***** Given data

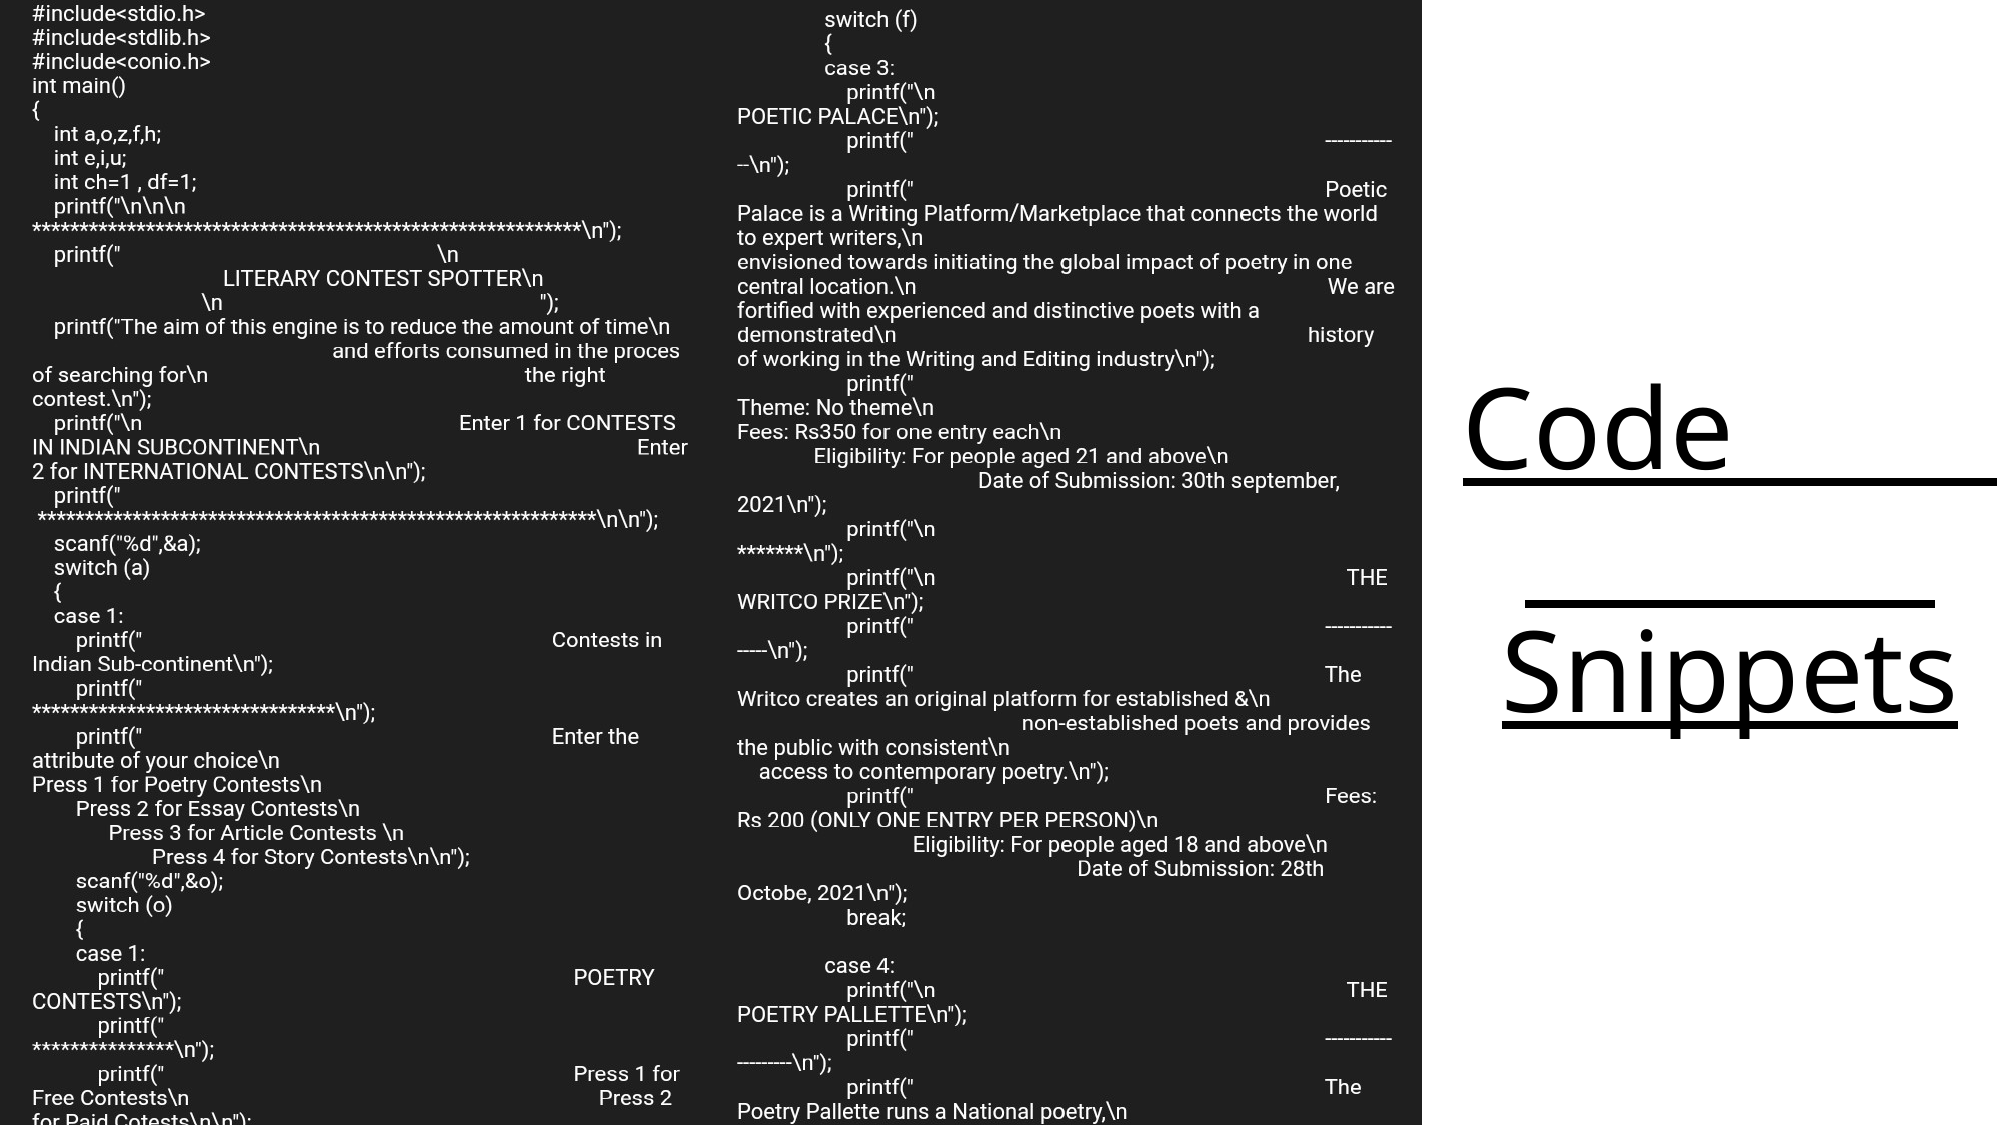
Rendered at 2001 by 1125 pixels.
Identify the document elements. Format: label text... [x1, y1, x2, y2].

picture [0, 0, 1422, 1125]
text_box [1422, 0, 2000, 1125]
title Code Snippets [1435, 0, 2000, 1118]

**********
***** Given data

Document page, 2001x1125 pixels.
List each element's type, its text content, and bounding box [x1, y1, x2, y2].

**********
***** Given data

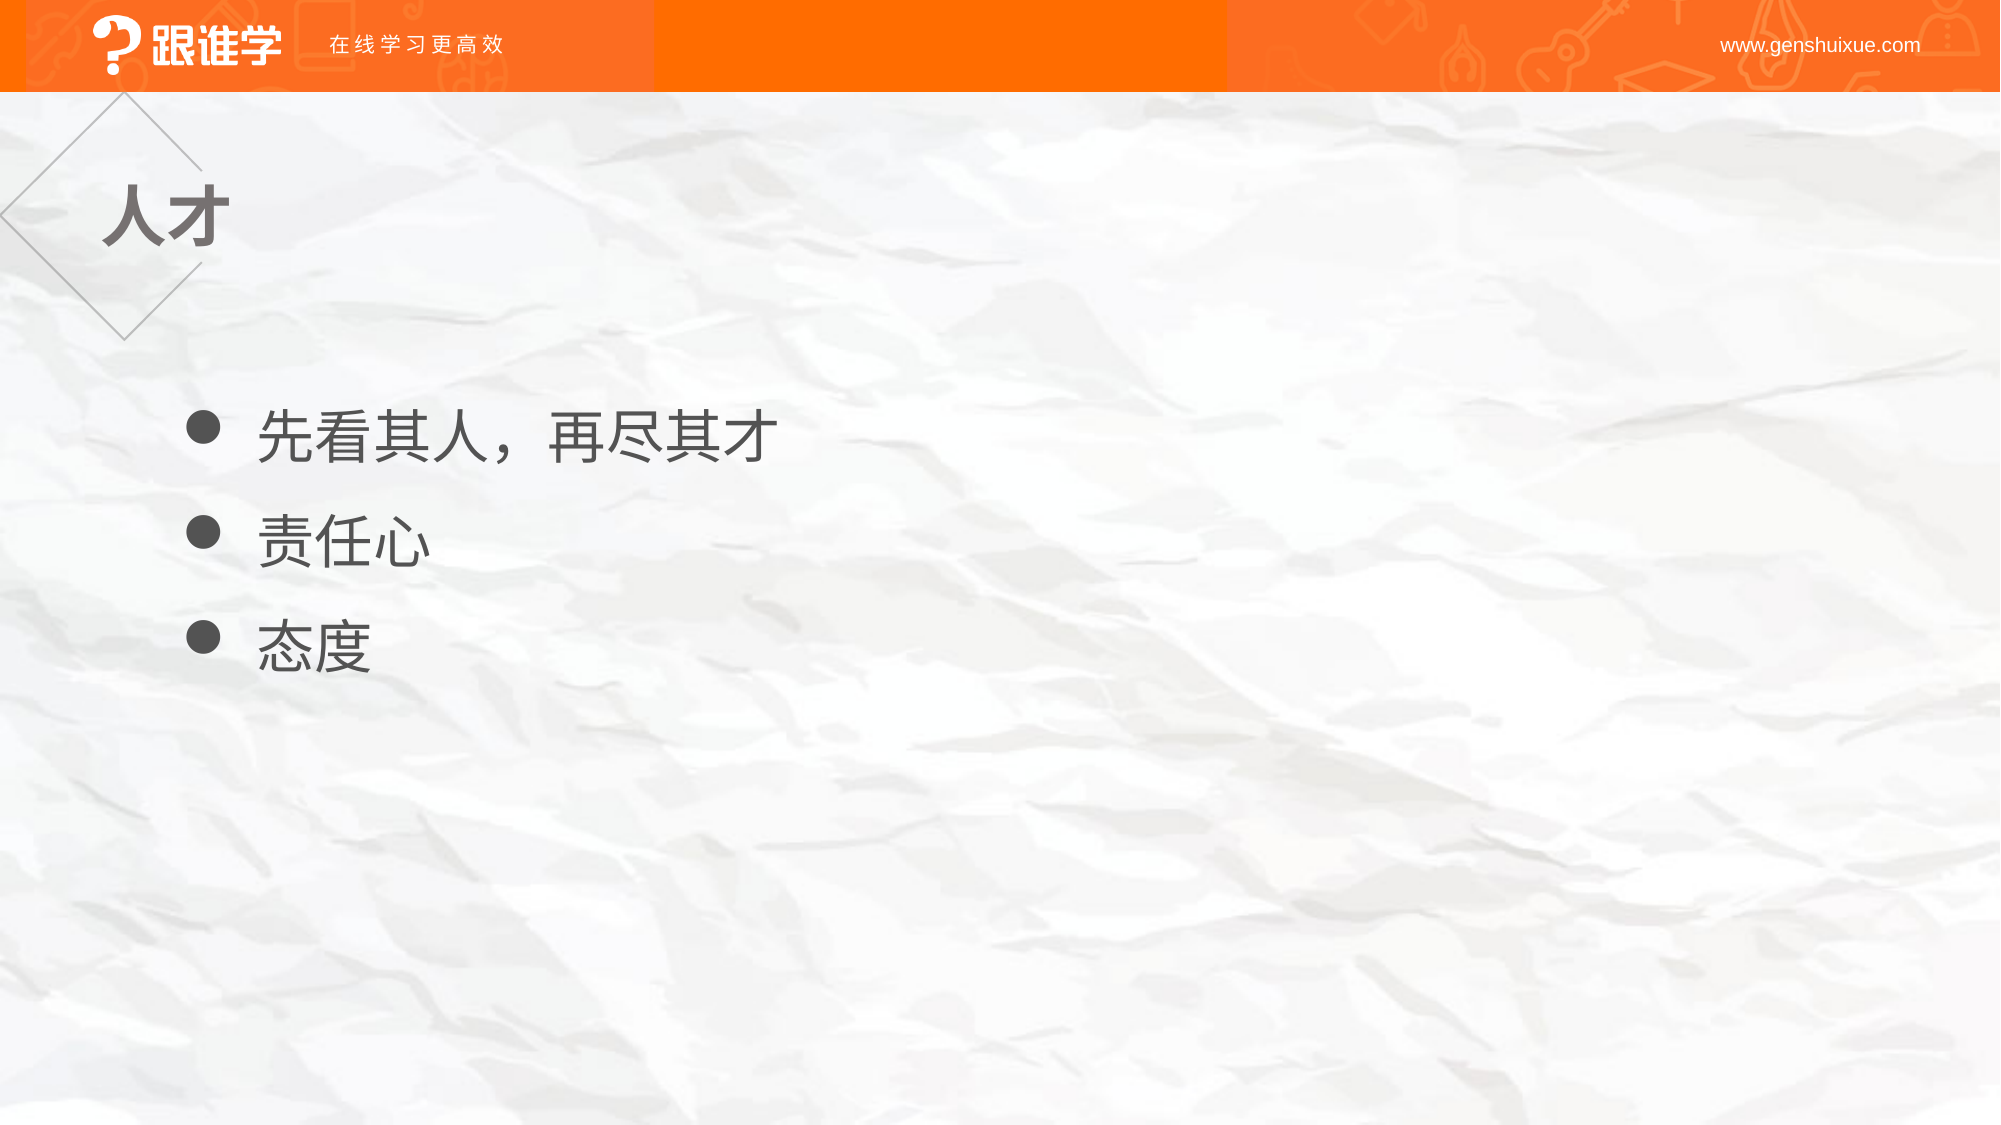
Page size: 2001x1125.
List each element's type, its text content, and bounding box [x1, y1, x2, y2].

**********

■ Assignment
Which lines in the listing above include the string "pixels"? Copy each of them.

■ Written answer
Rendered at 2001 by 1125 pixels.
Document page, 2001x1125 pixels.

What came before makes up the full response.